= Work instructions =
Swap "transcribe" for "copy out" in the lines of the data starting at the first line and ending with the line that contains "For every layout". Return only those lines with everything else unchanged, and leave the pictures out of the answer.

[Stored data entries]
— begin —
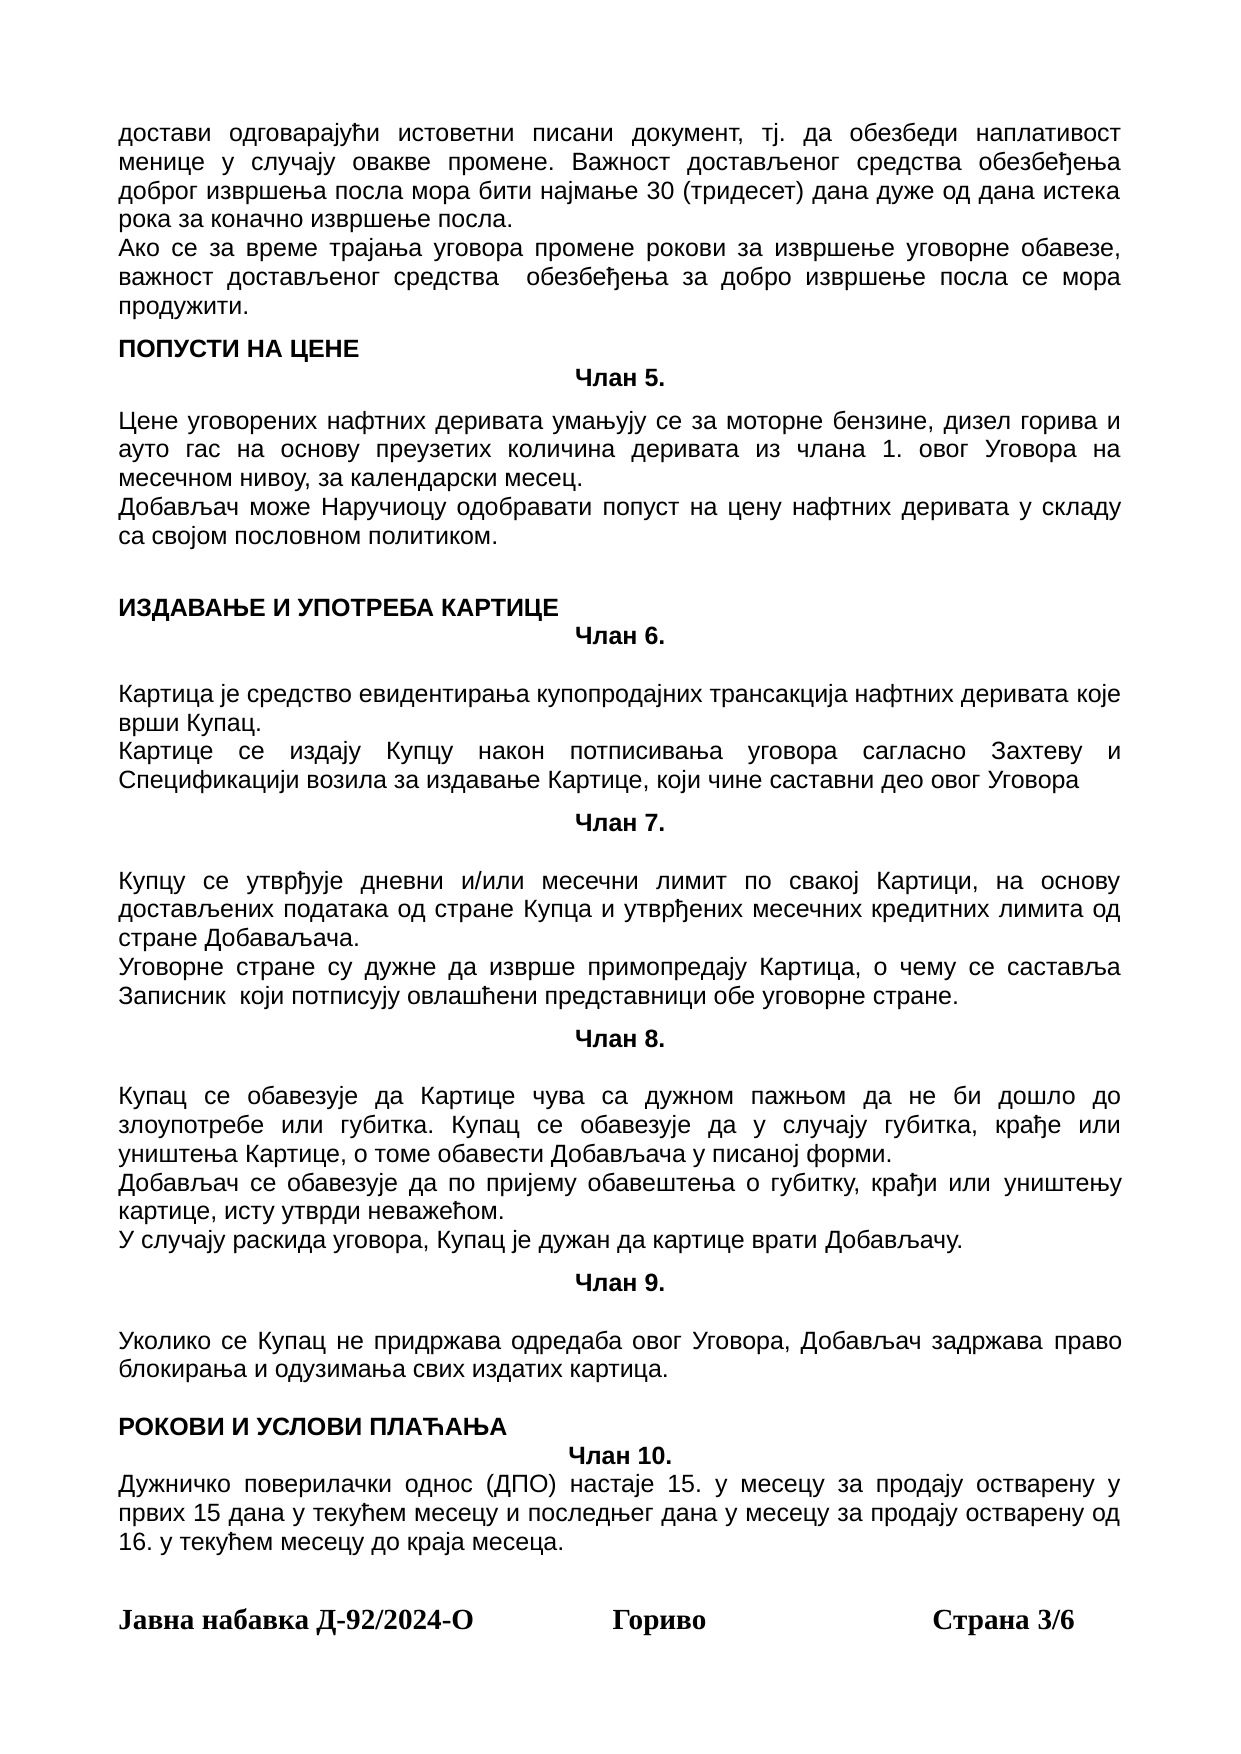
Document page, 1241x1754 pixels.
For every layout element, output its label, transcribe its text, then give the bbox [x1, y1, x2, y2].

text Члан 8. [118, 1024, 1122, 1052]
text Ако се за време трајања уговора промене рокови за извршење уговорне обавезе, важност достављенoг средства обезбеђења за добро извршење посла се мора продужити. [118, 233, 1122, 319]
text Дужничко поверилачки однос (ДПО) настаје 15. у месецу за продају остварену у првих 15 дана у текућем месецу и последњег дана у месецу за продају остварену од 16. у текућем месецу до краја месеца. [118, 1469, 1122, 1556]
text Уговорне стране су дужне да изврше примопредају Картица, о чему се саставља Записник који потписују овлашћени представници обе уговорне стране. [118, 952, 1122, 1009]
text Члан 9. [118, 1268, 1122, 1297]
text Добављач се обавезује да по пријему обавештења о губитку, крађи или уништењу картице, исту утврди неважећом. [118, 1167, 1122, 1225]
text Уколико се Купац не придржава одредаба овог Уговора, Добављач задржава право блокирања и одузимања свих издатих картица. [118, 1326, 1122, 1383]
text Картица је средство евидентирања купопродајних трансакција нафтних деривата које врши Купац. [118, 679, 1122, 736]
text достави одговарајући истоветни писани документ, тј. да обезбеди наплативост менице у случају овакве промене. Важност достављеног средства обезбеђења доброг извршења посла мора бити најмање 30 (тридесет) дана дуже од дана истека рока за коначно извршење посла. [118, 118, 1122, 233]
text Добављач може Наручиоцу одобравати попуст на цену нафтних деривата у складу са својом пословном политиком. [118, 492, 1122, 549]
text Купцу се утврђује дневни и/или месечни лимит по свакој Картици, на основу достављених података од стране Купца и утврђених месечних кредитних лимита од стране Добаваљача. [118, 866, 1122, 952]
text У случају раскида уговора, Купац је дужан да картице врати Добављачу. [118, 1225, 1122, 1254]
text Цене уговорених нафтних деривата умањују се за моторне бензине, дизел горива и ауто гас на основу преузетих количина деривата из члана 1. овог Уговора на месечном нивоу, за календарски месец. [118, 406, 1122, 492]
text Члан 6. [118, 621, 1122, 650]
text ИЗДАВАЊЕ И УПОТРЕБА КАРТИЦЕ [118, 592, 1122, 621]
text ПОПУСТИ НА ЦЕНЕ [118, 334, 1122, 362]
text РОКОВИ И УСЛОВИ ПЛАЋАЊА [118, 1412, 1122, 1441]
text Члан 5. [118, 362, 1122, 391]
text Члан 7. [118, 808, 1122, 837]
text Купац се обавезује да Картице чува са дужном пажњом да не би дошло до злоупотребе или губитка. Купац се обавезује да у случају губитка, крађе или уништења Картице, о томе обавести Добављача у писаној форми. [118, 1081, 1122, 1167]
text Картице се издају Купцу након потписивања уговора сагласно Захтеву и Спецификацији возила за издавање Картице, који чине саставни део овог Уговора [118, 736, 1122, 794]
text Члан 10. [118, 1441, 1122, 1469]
— end —
= Correct answer =
Document page, 1241x1754 pixels.
For every layout element, output its label, copy out its text, then give the bbox [x1, y1, x2, y2].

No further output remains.